The FDIC brought this action in South Carolina federal district court in March 1991, seeking to foreclose on the mortgage against Prince George. In May 1991 Prince George filed a motion to stay the foreclosure action pending the disposition of the Texas action. The South Carolina district court denied Prince George's motion for stay in July 1991.

In August 1991 the FDIC filed a motion for summary judgment in the South Carolina foreclosure action. Prince George opposed the motion with an affidavit of Lloyd Kapp, an officer of Prince George Corporation. Prince George filed an amended answer and counterclaims in the South Carolina action in December 1991, asserting the same basic claims that it had asserted in the Texas action.

At a hearing in March 1992, the FDIC requested that the South Carolina district court enter summary judgment in the foreclosure action based on the res judicata effect of the Texas district court order. The South Carolina district court granted summary judgment one week later, and Prince George filed this timely appeal.3 Thereafter, Prince George filed a motion for supersedeas and a motion for reconsideration, contending that the Texas district court's order was not entitled to res judicata effect because it was not a final order.

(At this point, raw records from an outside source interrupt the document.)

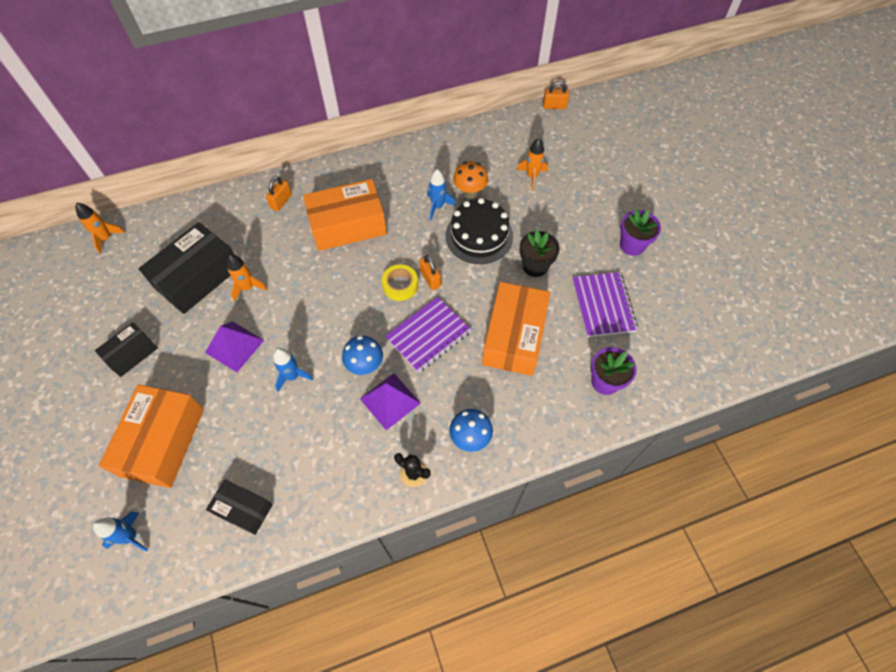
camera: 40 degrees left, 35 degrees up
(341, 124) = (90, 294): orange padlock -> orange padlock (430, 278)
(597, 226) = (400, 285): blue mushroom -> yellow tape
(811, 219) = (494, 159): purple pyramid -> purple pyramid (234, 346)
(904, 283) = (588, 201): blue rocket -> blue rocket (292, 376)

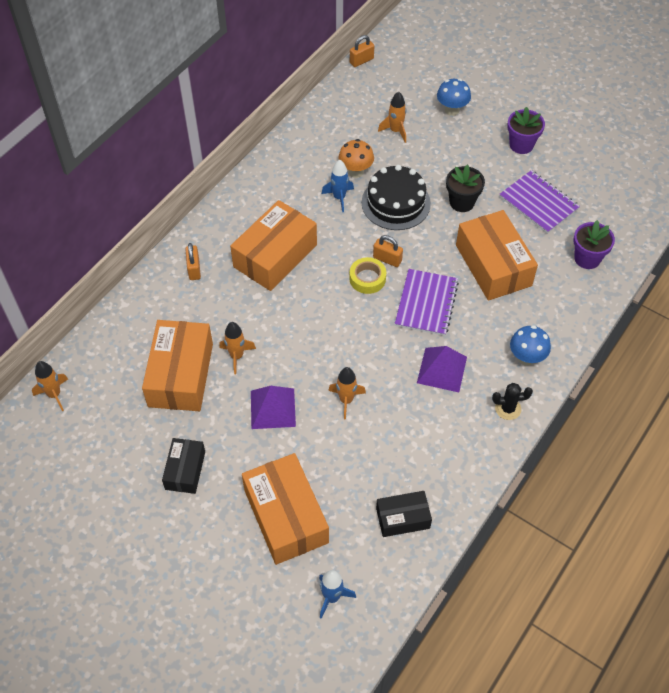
camera: 35 degrees left, 5 degrees down
(197, 277) = (181, 375): black box -> orange box
(292, 376) = (346, 400): blue rocket -> orange rocket
(365, 366) = (398, 356): blue mushroom -> blue mushroom (452, 110)

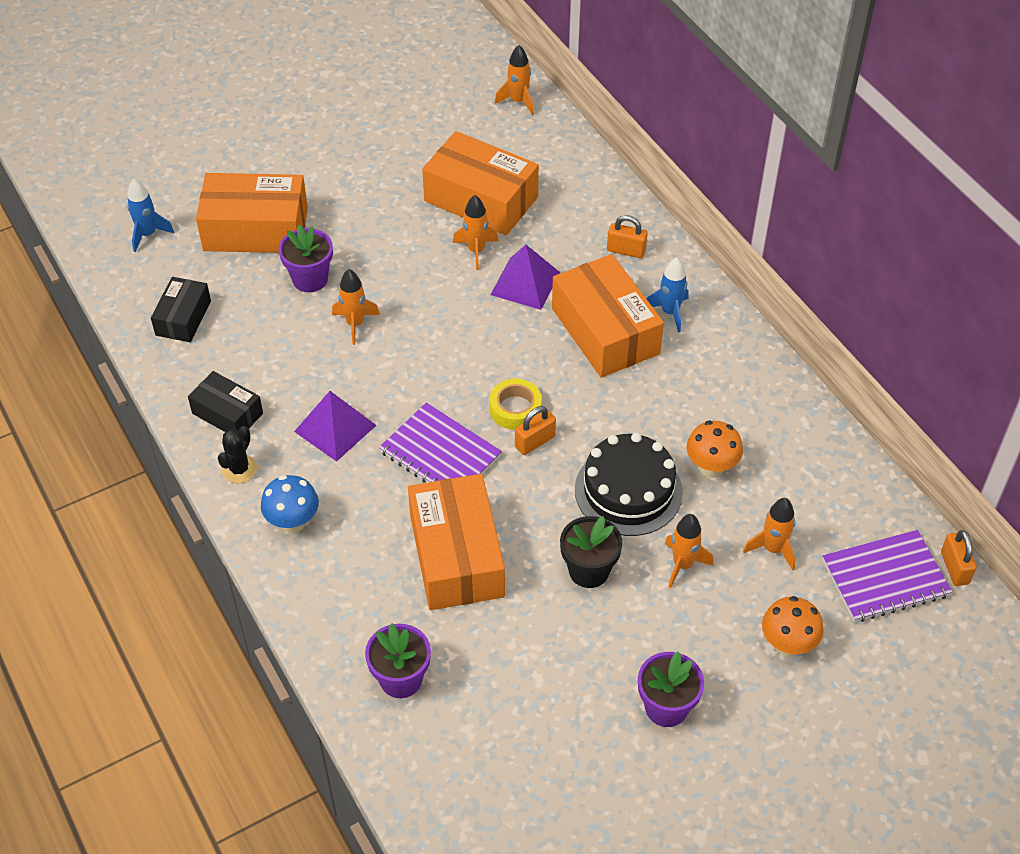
camera: 115 degrees right, 5 degrees down
(185, 470) = (362, 171): black box -> black box (227, 413)
(273, 408) = (388, 259): purple pyramid -> purple pyramid (525, 283)
(319, 450) = (310, 279): none -> purple flower pot
(339, 198) = (670, 431): blue rocket -> blue rocket (670, 312)
(431, 164) = (683, 565): none -> orange rocket
(452, 110) = (787, 645): blue mushroom -> orange mushroom
(493, 265) = (457, 556): orange box -> orange box turned 75 degrees clockwise
(538, 203) = (536, 669): purple notebook -> purple notebook (885, 578)

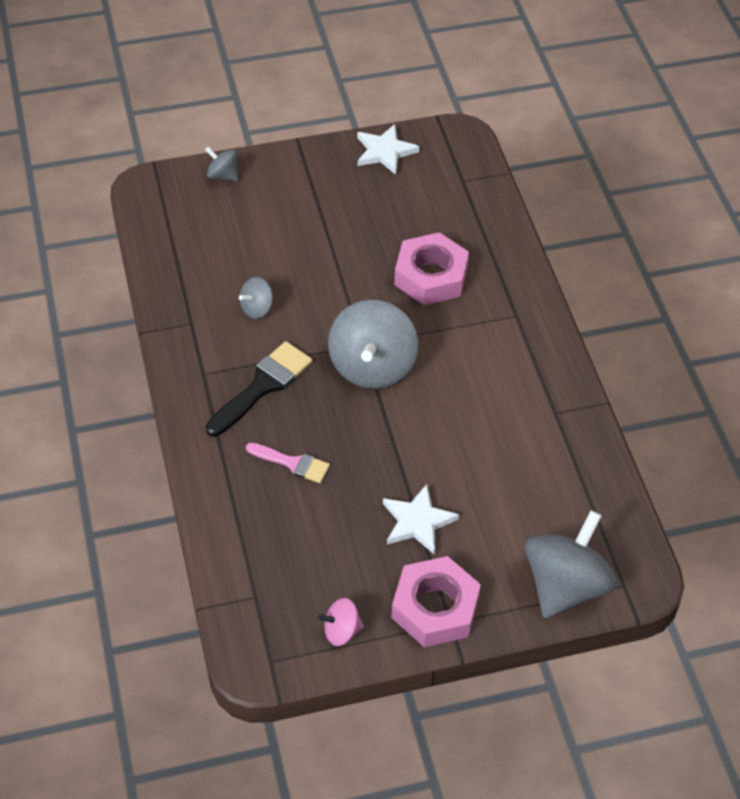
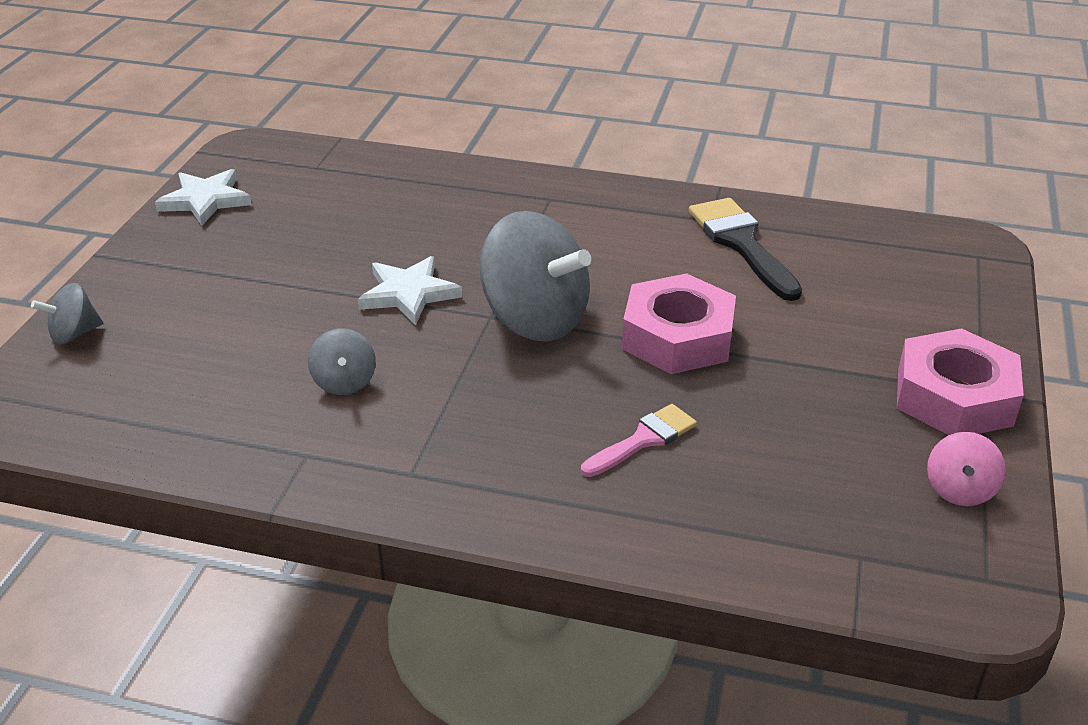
camera: 60 degrees left, 15 degrees down
(263, 386) = (486, 422): black brush -> black brush (742, 244)
(417, 522) = (810, 366): white star -> white star (408, 294)
(431, 276) = (434, 232): pink nut -> pink nut (677, 337)
(565, 585) = (962, 292): grey spinning top -> none

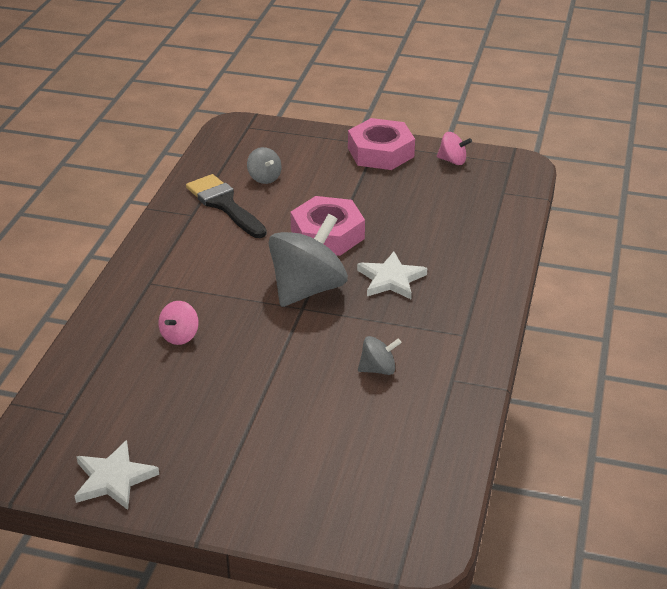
camera: 90 degrees left, 0 degrees up
(74, 334) = (321, 525): grey spinning top -> grey spinning top (264, 178)
(408, 294) = (273, 346): white star -> white star (391, 279)
(439, 225) = (180, 336): none -> pink spinning top
(643, 440) = (425, 250): pink brush -> none
(742, 244) = (224, 204): black brush -> black brush turned 75 degrees clockwise

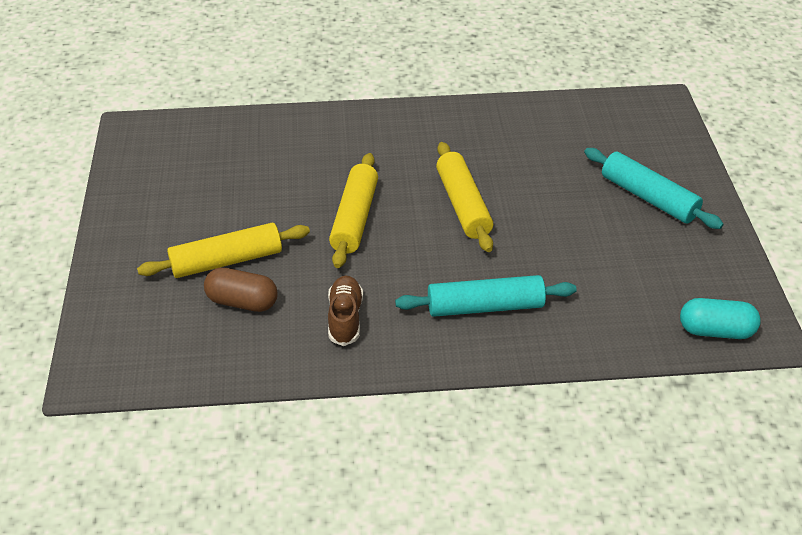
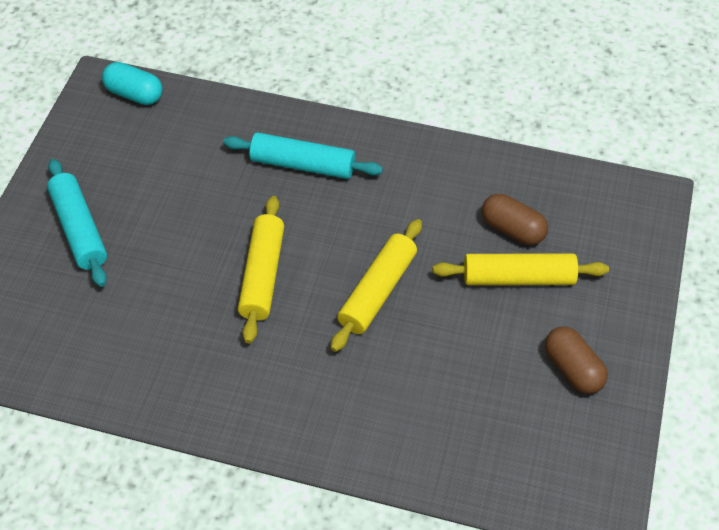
camera: 160 degrees left, 10 degrees up
(164, 206) = (573, 369): none -> brown capsule
(345, 318) = (426, 188): brown shoe -> none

In July 1992 the Texas district court granted summary judgment in favor of the remaining Defendants and entered final judgment. Prince George then withdrew its motion for reconsideration in the foreclosure action and argued the motion for supersedeas. In August 1992 Prince George filed a motion for reconsideration and motion for stay in the Texas action. The Texas district court denied the stay request and entered an order in September 1992 awarding FDIC attorney's fees in addition to the principal and interest previously awarded. Prince George's motion for reconsideration is still pending in the Texas district court. Prince George has no present appeal to the Fifth Circuit Court of Appeals.

In this appeal, Prince George moved to stay the foreclosure sale pending the outcome of the appeal in the Fifth Circuit or to transfer the appeal; we denied the motions. Prince George Corporation filed an involuntary petition in bankruptcy against Prince George Joint Venture on August 24, 1992. After three hearings, the bankruptcy court lifted the automatic stay.

The South Carolina district court conditionally granted Prince George's motion for supersedeas. However, when Prince George failed to file the bond, the foreclosure sale occurred on October 26, 1992. The FDIC bid $12,000,000 and was the highest bidder. The FDIC moved to dismiss this appeal due to Prince George's failure to comply with Fed. R. App. P. 30(b), but we denied that motion.

We review an award of summary judgment de novo. World-Wide Rights Ltd. Partnership v. Combe Inc., 955 F.2d 242 (4th Cir. 1992). Summary judgment is appropriate where there are no genuine issues of material fact and the moving party is entitled to judgment as a matter of law. Fed. R. Civ. P. 56(c); Anderson v. Liberty Lobby, Inc., 477 U.S. 242 (1986).